*** Opening Study text ***
Every upstream attempt is wrapped in a timeout. By default it inherits the
global OBLETH_UPSTREAM_TIMEOUT_SECS (300s, covering the full stream). Set a
per-model request_timeout_secs to override it for slow or latency-sensitive
routes; leave it null to use the global default.
curl -X PUT "${OBLETH_ADMIN_BASE_URL}/api/v1/models/$MODEL_ID/reliability" \
-H "Authorization: Bearer $OBLETH_ADMIN_TOKEN" \
-H "Content-Type: application/json" \
-d '{
"request_timeout_secs": 60,
"max_retries": 2,
"retry_backoff_ms": 200,
"endpoint_selection_mode": "failover"
}'
When an attempt exceeds the timeout, it counts as a retryable failure: obleth
retries (if attempts remain) or fails over to the next endpoint. If every
attempt times out, the client receives 504 Gateway Timeout.
max_retries (default 0) is the number of additional attempts against the
same endpoint after the first one fails with a retryable error. retry_backoff_ms
(default 200) is the base delay; it grows exponentially per attempt
(base, base×2, base×4, …) and is capped at base×64.
attempt 0 → fail (retryable) → wait 200ms
attempt 1 → fail (retryable) → wait 400ms
attempt 2 → success
Only transient transport or overload conditions are retried or failed over. Client errors are returned immediately so a bad request isn't amplified into several upstream calls.
*** Closing Study text ***
Check your understanding —
1. Copy word for word the lines of the records that begin with the one containing "eragileek eta udalak" and end with the one containing "arduerak urrun daudela", including both of those lines.
2. Continue the text on upstream timeouts and retries from where it ends.
The text and the records have nothing to do with each other.
*** Opening Record extracts ***
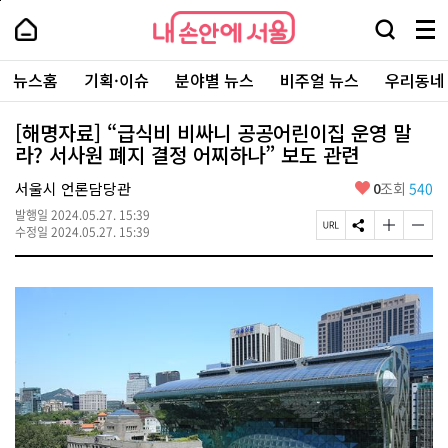
본
페
내
문
이
내
손
검
메
바
지
손
안
색
뉴
로
상
안
주
에
창
전
가
단
에
뉴스홈
기획·이슈
분야별 뉴스
비주얼 뉴스
우리동네
요
서
열
체
기
으
서
서
울
기
보
로
울
비
기
이
-
[해명자료] “급식비 비싸니 공공어린이집 운영 말
스
동
서
라? 서사원 폐지 결정 어찌하나” 보도 관련
바
울
로
시
가
좋
서울시 언론담당관
0
조회
540
대
기
아
표
발행일
2024.05.27. 15:39
요
소
페
S
글
글
수정일
2024.05.27. 15:39
통
이
N
자
자
포
지
S
크
크
털
U
공
기
기
R
유
크
작
L
하
게
게
복
기
변
변
사
경
경
하
하
기
기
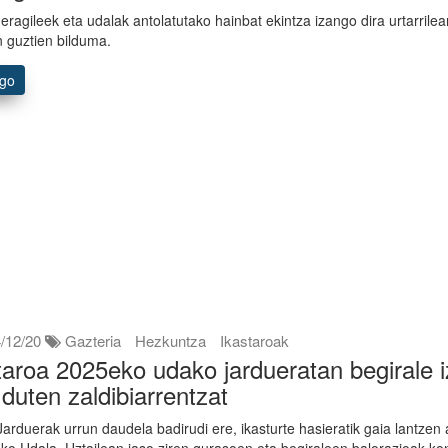
 eragileek eta udalak antolatutako hainbat ekintza izango dira urtarrilea
n guztien bilduma.
ago
/12/20
Gazteria
Hezkuntza
Ikastaroak
taroa 2025eko udako jardueratan begirale 
 duten zaldibiarrentzat
arduerak urrun daudela badirudi ere, ikasturte hasieratik gaia lantzen 
ako Udala. Uztailean jaso ziren gurasoen eta begiraleen balorazioak ko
*** Closing Record extracts ***
Solved problems —
1.
 eragileek eta udalak antolatutako hainbat ekintza izango dira urtarrilea
n guztien bilduma.
ago
/12/20
Gazteria
Hezkuntza
Ikastaroak
taroa 2025eko udako jardueratan begirale 
 duten zaldibiarrentzat
arduerak urrun daudela badirudi ere, ikasturte hasieratik gaia lantzen 

2.
| Outcome | Classification |
|---|---|
| Connection / DNS / transport error | Retryable |
| Timeout (per-request) | Retryable |
HTTP 408, 429 | Retryable |
HTTP 500, 502, 503, 504 | Retryable |
HTTP 400, 401, 403, 404, 422 (any other 4xx) | Fatal — returned as-is |
HTTP 2xx | Success |
Retries and failover only happen before the first response byte is streamed to the client. Once obleth has started forwarding the upstream response, the request is committed to that endpoint — a mid-stream failure surfaces to the client rather than silently restarting. This preserves correct streaming (SSE) semantics and avoids duplicate side effects.
Retries replay the JSON request body. Multipart routes (audio transcription/translation) are not replayable, so they always get a single attempt against the first endpoint — no retry, no failover.
A single fairshare permit and a single token-budget reservation cover the whole attempt sequence, so retries and failover never double-charge a tenant.
A model can front several upstream clusters that all serve the same
upstream_model — for example a primary and a standby cluster, or two regions
behind one client-facing name. Each endpoint carries its own api_base,
optional api_key, priority, weight, and enabled flag, plus its own
health state.
When a model has one or more enabled and healthy endpoints, the data plane
routes across them. When it has none, it falls back to the model's own api_base
/api_key (the legacy single-upstream path), so adding endpoints is always
optional.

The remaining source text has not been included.